#### Task brief:
Could you print the text below about the album Christmas with Eddie Fisher in full, word for word?

#### Selected extract:
Studio album by Eddie Fisher
- Released: 1952
- Genre: Traditional pop, vocal
- Length: 21 minutes 53 seconds
- Label: RCA Victor LPM 3065

Eddie Fisher chronology
| I'm in the Mood for Love (1952) | Christmas with Eddie Fisher (1952) | Eddie Fisher Sings Irving Berlin Favorites (1954) |

= Christmas with Eddie Fisher =

Christmas with Eddie Fisher is a 1952 album by Eddie Fisher. It was issued as a ten-inch long-playing record by RCA Victor Records. It was the first of two Christmas albums that he would record in his lifetime.

Professional ratings
Review scores
| Source | Rating |
| AllMusic | Star |
| The Encyclopedia of Popular Music | Star |

== Overview ==

The album was released with the success of his hit single, "Christmas Day", which would go on to reach No. 22 in the US on December 27, 1952. It featured five standards and three brand-new songs, having eight songs in total. The album debuted on the Billboard albums chart on December 6, 1952, peaking at number two and remaining on the chart for four weeks. It was his highest-charting album on the chart. "You're All I Want for Christmas" was also released as a single and would go on to also peak at No. 22 on the Billboard singles chart the next year.

#### Excerpted data:
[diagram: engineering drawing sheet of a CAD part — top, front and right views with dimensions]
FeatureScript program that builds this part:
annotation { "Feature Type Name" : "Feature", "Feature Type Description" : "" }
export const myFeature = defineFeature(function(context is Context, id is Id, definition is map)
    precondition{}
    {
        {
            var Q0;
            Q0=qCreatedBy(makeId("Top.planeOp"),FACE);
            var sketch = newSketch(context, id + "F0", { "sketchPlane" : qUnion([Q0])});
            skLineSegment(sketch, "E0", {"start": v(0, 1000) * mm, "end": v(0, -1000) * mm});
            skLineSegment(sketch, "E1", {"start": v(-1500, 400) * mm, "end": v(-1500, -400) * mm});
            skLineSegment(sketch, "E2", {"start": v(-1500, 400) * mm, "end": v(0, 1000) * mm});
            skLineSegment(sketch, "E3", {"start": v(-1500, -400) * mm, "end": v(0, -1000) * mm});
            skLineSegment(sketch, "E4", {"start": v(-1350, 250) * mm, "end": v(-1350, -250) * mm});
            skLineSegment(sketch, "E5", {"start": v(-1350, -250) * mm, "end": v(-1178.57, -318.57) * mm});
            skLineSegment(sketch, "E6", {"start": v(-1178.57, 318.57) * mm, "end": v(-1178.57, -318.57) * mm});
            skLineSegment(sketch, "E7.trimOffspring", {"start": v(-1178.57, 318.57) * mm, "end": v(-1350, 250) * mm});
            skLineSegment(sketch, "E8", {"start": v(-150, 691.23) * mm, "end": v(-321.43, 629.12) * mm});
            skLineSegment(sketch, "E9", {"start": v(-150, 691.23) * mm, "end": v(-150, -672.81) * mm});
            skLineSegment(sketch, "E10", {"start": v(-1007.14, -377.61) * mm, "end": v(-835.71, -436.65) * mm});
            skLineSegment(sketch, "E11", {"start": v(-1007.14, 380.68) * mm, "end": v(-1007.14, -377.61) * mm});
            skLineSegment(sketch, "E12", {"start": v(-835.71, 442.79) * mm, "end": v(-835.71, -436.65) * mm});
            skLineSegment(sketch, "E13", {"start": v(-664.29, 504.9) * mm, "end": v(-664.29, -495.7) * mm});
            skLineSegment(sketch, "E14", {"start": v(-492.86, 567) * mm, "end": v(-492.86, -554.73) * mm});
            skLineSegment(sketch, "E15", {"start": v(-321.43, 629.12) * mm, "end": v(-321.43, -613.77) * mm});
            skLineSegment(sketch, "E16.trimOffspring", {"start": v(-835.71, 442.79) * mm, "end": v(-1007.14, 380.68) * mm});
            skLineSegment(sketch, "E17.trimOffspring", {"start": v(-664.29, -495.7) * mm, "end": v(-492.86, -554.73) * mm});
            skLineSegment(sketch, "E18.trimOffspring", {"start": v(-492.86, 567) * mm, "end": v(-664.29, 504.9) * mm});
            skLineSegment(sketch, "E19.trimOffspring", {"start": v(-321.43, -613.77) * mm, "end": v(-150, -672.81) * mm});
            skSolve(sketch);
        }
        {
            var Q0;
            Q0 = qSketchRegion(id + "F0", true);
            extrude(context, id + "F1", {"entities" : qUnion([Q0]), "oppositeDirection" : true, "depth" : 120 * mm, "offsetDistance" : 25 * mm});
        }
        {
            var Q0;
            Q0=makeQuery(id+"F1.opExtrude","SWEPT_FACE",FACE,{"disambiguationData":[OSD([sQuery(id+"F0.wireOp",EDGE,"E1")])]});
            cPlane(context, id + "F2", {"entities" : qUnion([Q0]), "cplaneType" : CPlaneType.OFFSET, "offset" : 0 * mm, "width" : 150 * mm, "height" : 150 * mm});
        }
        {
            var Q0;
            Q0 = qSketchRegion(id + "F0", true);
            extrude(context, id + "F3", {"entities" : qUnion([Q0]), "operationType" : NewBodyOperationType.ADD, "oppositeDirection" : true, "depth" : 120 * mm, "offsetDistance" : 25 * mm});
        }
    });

#### Exercise output:
Studio album by Eddie Fisher
- Released: 1952
- Genre: Traditional pop, vocal
- Length: 21 minutes 53 seconds
- Label: RCA Victor LPM 3065

Eddie Fisher chronology
| I'm in the Mood for Love (1952) | Christmas with Eddie Fisher (1952) | Eddie Fisher Sings Irving Berlin Favorites (1954) |

= Christmas with Eddie Fisher =

Christmas with Eddie Fisher is a 1952 album by Eddie Fisher. It was issued as a ten-inch long-playing record by RCA Victor Records. It was the first of two Christmas albums that he would record in his lifetime.

Professional ratings
Review scores
| Source | Rating |
| AllMusic | Star |
| The Encyclopedia of Popular Music | Star |

== Overview ==

The album was released with the success of his hit single, "Christmas Day", which would go on to reach No. 22 in the US on December 27, 1952. It featured five standards and three brand-new songs, having eight songs in total. The album debuted on the Billboard albums chart on December 6, 1952, peaking at number two and remaining on the chart for four weeks. It was his highest-charting album on the chart. "You're All I Want for Christmas" was also released as a single and would go on to also peak at No. 22 on the Billboard singles chart the next year.